The 173rd Fighter Wing Comptroller Flight, commonly known as the finance office, organized a food drive to support the Klamath-Lake Counties Food Bank, which garnered a total food donation of 44,840 pounds—more than double what they donated during their food drive last year. This is the fourth year this office has coordinated this fundraiser.

The food bank’s program provides short-term help for a variety of needs. According to their website, those needs include moving from receiving welfare to work, seasonal unemployment, and financial hardship brought on by an illness or an injury.

“This is so very near and dear to my heart,” said Tech. Sgt. Shelly Conley, the fundraiser coordinator. “To know that all of us--to include our office, members around base, and the community can come together and help those that need a little extra during tough times is so heartwarming and amazing—it brings a smile to my heart!”

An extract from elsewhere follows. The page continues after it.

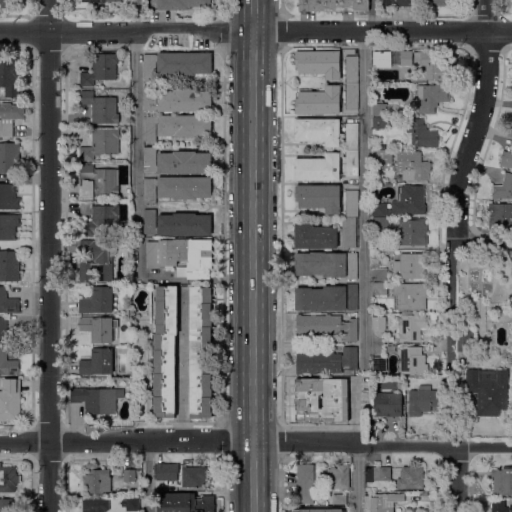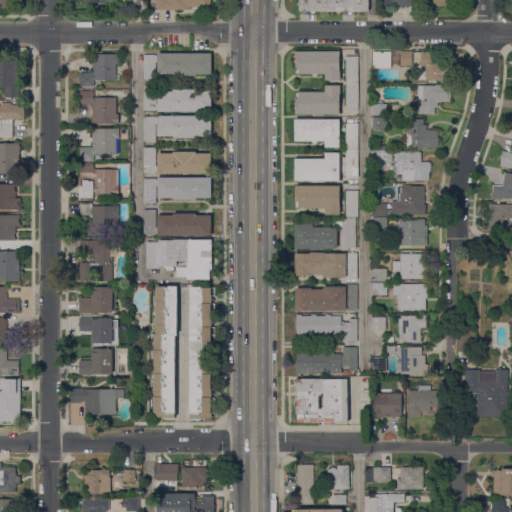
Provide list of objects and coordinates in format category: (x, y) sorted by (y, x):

In order to help make this event successful, Conley used some office psychology. “We picked two team captains, Capt. Thomas Eichelkraut and Senior Master Sgt. Casey Grimes, who are very competitive with each other,” she said.

She said this worked well as they have eclipsed last year’s number of 21,672-pounds of food by more than double. 

Among the contributors the 173rd Fighter Wing Senior Enlisted Council donated $200, which translates to 1,800-pounds of food for needy basin residents.

This year they also incorporated a silent auction and a raffle.

Conley and all of the comptroller flight Airmen presented the funds to the food bank director, Niki Sampson, Jan. 10, 2019.

“We can’t thank them enough!” said Sampson. “People walk through our door who have just had something tragic happen in their lives and we can help them; we are able to do that because of what Shelly and people like her are doing.  Big hugs to all of the 173rd Fighter Wing for your help!”

During the winter months Sampson said much of their need is for senior citizens who are on a fixed income. They see increased costs for heat and may have little left for groceries. The food bank steps in and provides them food to get them through a difficult time and she wants those who helped out by donating to know what their donations and hard work go toward.